▶ Petunjuk Pengerjaan
Ubah setiap "ubi jalar" menjadi "ketela rambat", lalu tuliskan kembali bacaan tentang pertanian di Lembah Baliem mulai dari "Sejak mentari pagi" hingga "dedaunan tanaman ubi jalar.".

▶ Bacaan
Saat penghuni Nusantara masih berburu dan meramu, masyarakat di Lembah Baliem, Pegunungan Tengah, Papua telah mulai berkebun dan bertani. Sejarah pertanian wilayah ini bahkan disebut setara dengan China.
Sejak mentari pagi belum tinggi, Sekise Betapo (39), telah membawa sekop ke ladang yang hanya 50 meter dari kediamannya di Kampung Jagara, Distrik Walesi, Kabupaten Jayawijaya, Papua. Ibu tiga anak ini menyusuri petak-petak tanaman hipere yang ditanam rapi. Hipere adalah nama lokal dari ubi jalar (Ipomea betatas L), tanaman yang sejak turun-temurun menjadi sumber pangan masyarakat setempat.
Di sebuah petakan, ia berhenti. Kaki kanannya menjejak ke depan. Tangan kirinya mengayun sekop, mengangkat rumput-rumput liar yang tumbuh di sela tanaman ubi jalar. Adiknya, Awaneke, tanpa diperintah, melakukan hal serupa. Mereka teliti membersihkan rumput liar di tengah rimbunnya dedaunan tanaman ubi jalar.
Tiba-tiba ia membalik sekop di tanah. Sekop yang dipegangnya berbeda dari biasanya. Ujungnya runcing, serupa linggis kayu, lalu diarahkan membuka tanah tempat akar ubi menjalar. Ia memeriksa umbi yang tersembunyi di tanah.

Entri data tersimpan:
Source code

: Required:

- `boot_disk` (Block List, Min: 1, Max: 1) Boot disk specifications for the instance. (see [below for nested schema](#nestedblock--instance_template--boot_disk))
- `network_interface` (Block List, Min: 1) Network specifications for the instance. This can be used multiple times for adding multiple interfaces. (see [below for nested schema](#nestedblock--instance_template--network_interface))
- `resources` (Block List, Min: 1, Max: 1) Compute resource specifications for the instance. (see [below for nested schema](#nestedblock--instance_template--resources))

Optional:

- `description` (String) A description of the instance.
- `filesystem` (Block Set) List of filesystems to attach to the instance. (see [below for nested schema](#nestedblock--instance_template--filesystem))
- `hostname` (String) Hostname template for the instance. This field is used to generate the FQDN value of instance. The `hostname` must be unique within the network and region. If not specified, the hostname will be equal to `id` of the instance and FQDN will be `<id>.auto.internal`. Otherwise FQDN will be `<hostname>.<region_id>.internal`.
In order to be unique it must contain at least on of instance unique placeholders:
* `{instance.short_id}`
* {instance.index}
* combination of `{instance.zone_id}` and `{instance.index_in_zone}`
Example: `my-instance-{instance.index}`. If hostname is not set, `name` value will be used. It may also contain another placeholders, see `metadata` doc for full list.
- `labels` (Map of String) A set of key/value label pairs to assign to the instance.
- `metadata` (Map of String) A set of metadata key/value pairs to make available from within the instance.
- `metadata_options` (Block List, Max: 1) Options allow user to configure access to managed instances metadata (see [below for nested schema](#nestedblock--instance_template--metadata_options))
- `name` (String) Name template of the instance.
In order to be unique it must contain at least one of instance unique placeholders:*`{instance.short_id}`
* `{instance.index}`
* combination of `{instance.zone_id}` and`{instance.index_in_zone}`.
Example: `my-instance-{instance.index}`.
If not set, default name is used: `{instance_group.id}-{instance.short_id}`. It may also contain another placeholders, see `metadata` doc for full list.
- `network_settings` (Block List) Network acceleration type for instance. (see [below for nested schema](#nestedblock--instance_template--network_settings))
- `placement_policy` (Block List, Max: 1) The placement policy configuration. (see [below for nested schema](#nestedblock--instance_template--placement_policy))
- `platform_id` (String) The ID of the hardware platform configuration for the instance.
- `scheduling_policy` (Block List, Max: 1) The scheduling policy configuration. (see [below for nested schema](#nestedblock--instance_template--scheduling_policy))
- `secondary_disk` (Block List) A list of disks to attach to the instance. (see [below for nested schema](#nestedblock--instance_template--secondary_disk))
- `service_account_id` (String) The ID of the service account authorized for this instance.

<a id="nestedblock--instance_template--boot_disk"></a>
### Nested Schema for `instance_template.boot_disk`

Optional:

▶ Jawaban Tertulis
Sejak mentari pagi belum tinggi, Sekise Betapo (39), telah membawa sekop ke ladang yang hanya 50 meter dari kediamannya di Kampung Jagara, Distrik Walesi, Kabupaten Jayawijaya, Papua. Ibu tiga anak ini menyusuri petak-petak tanaman hipere yang ditanam rapi. Hipere adalah nama lokal dari ketela rambat (Ipomea betatas L), tanaman yang sejak turun-temurun menjadi sumber pangan masyarakat setempat.
Di sebuah petakan, ia berhenti. Kaki kanannya menjejak ke depan. Tangan kirinya mengayun sekop, mengangkat rumput-rumput liar yang tumbuh di sela tanaman ketela rambat. Adiknya, Awaneke, tanpa diperintah, melakukan hal serupa. Mereka teliti membersihkan rumput liar di tengah rimbunnya dedaunan tanaman ketela rambat.